Friedhelm, 73 Jahre, Vampirjäger der Dämmerwacht
Ist man im Bekanntenkreis als „Computer-Versteher“ bekannt, kommen die unvermeidlichen Fragen, manchmal echte Geständnisse. Ob man denn wisse, wie man den Surf-Verlauf löschen könne, man sei ja zufällig mal auf eine falsche Seite geraten? Für welches Alter eignet sich eigentlich die Dating-Plattform Tinder? Kürzlich aber horchte ich auf: Ein lieber Ex-Kollege, schon länger in Rente, suchte für sich eine potente Grafikkarte. Was er denn damit machen wolle? „Ich will damit Battlefield spielen.“ Oh. Das hatte ich nun nicht erwartet. Und es wurde noch weit interessanter.

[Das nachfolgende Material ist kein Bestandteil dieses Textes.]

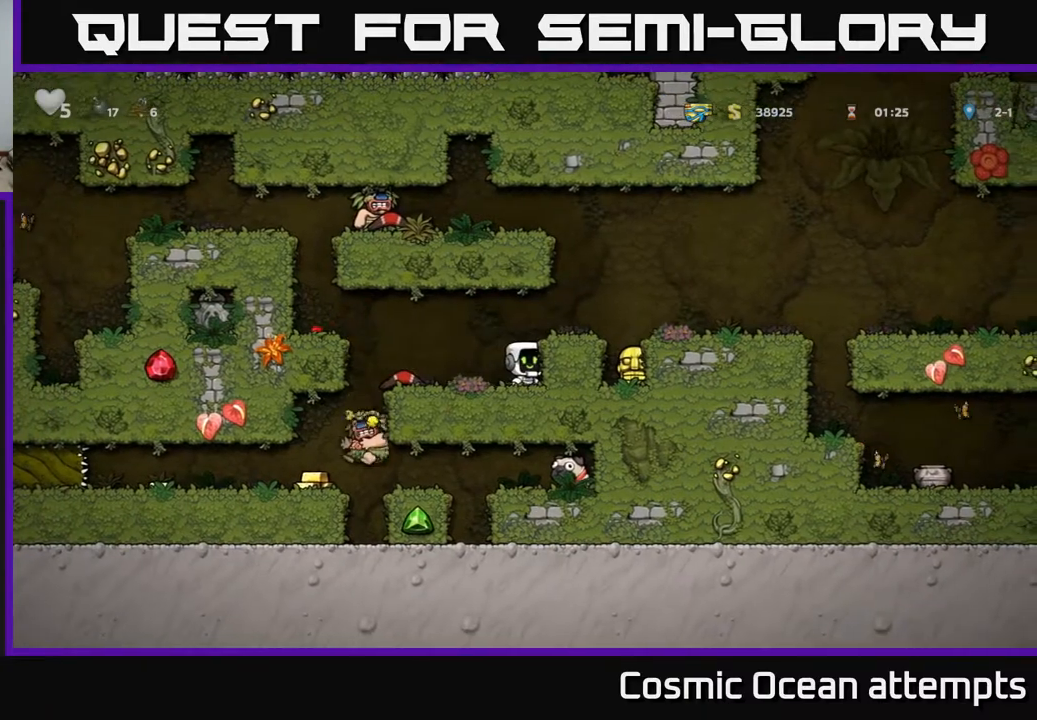
{"buttons": [], "right_stick": "center", "events": [[33, "DPAD_LEFT", "down"], [317, "DPAD_DOWN", "down"], [350, "DPAD_LEFT", "up"], [383, "X", "down"], [467, "DPAD_DOWN", "up"], [483, "X", "up"]]}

Denn Kurt meuchelt sich nicht nur durch virtuelle Schützengräben. Er leitet auch eine kleine, private Gruppe für Spieler über 70 bei Facebook, die Grauen Gamer und lud mich netterweise ein. Eine halbe Stunde später wusste ich - diese Facebook-Gruppe hat es in sich! Hier werden Spiele kenntnisreich besprochen, Hardware-Tipps gegeben und Lösungen bei technischen Problemen ausgetauscht. Man hat keine Lust, sich irgendwie „altersgemäß“ zu verhalten – klasse. Und so unterscheidet sich die Gruppe eigentlich nur in zwei Punkten von anderen: Man erkennt zuweilen die Tücken des Alters (manchmal ist das Spiel zu schnell, die Grafiken zu klein) und eine gewisse Isolation, denn nur sehr wenige in ihrem Freundeskreis spielen. Das ändert jedoch nichts an dem Enthusiasmus, der mir entgegenschlägt.
Friedhelm kennt jede Ecke von Himmelsrand, das Rollenspiel Skyrim ist seine Welt, über 600 Stunden hat er schon dort verbracht. Speziell seitdem seine „Hüfte nicht mehr so will“, erkundet er jede Höhle und hat sich so schon zum Experten gemausert, der anderen Spielern in Foren Tipps gibt und Walkthroughs (Komplettlösung zum Nachspielen) schreibt. Als Ex-Bauunternehmer stört ihn, wie simpel der Hausbau in dem Spiel geregelt ist, hier hätte er ganz anderes Potential gesehen, den Rest hält er für ein Meisterwerk. 1972 las Friedhelm „Der Herr der Ringe“ mit Begeisterung und hatte seitdem den Wunsch, ähnliche Welten durchstreifen zu können. Als er Screenshots von Skyrim in einer Zeitschrift sah, war es um ihn geschehen. Zwei Monate und ca. 1000 € später begannen seine ersten, unsicheren Schritte durch künstliche Welten, bevor schnell Routine einkehrte. Seine Freunde bewundern ihn inzwischen für den sicheren Umgang mit dem Thema, bestaunen bei Besuchen die Schönheit des Spiels, trauen sich aber selbst nicht dran. Schade!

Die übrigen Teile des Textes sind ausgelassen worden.